* Required work *
Filter the data for lines with the word "microscopy", then copy every line so identified.

* Data below *
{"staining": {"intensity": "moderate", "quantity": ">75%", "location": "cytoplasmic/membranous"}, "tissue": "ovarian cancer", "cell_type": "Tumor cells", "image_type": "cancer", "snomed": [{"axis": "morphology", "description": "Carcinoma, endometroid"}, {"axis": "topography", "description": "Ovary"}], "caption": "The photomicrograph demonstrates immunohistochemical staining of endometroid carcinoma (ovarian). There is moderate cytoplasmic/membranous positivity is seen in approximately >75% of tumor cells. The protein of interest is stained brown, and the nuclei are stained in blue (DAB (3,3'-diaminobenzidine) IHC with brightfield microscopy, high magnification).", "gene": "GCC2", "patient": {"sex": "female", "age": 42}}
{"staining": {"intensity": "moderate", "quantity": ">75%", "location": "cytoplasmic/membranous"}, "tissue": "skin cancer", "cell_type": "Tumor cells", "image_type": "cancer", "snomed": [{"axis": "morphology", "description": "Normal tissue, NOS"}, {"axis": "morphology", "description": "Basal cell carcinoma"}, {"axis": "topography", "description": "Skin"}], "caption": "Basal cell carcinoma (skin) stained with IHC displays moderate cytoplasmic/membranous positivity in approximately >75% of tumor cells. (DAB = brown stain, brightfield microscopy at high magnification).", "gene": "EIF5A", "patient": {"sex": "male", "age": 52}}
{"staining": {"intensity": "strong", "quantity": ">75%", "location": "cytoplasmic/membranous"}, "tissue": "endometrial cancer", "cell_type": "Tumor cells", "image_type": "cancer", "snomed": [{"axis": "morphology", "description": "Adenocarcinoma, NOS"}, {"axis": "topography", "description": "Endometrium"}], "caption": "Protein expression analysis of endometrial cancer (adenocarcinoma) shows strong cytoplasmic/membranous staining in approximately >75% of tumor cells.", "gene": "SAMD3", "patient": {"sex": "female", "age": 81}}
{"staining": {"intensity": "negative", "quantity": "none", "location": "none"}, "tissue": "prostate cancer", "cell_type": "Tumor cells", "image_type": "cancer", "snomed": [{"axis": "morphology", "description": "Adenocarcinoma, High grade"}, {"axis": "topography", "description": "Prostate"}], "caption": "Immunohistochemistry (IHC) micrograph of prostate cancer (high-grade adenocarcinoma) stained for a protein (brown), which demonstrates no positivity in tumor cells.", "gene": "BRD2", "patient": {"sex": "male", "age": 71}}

* Worked solution *
{"staining": {"intensity": "moderate", "quantity": ">75%", "location": "cytoplasmic/membranous"}, "tissue": "ovarian cancer", "cell_type": "Tumor cells", "image_type": "cancer", "snomed": [{"axis": "morphology", "description": "Carcinoma, endometroid"}, {"axis": "topography", "description": "Ovary"}], "caption": "The photomicrograph demonstrates immunohistochemical staining of endometroid carcinoma (ovarian). There is moderate cytoplasmic/membranous positivity is seen in approximately >75% of tumor cells. The protein of interest is stained brown, and the nuclei are stained in blue (DAB (3,3'-diaminobenzidine) IHC with brightfield microscopy, high magnification).", "gene": "GCC2", "patient": {"sex": "female", "age": 42}}
{"staining": {"intensity": "moderate", "quantity": ">75%", "location": "cytoplasmic/membranous"}, "tissue": "skin cancer", "cell_type": "Tumor cells", "image_type": "cancer", "snomed": [{"axis": "morphology", "description": "Normal tissue, NOS"}, {"axis": "morphology", "description": "Basal cell carcinoma"}, {"axis": "topography", "description": "Skin"}], "caption": "Basal cell carcinoma (skin) stained with IHC displays moderate cytoplasmic/membranous positivity in approximately >75% of tumor cells. (DAB = brown stain, brightfield microscopy at high magnification).", "gene": "EIF5A", "patient": {"sex": "male", "age": 52}}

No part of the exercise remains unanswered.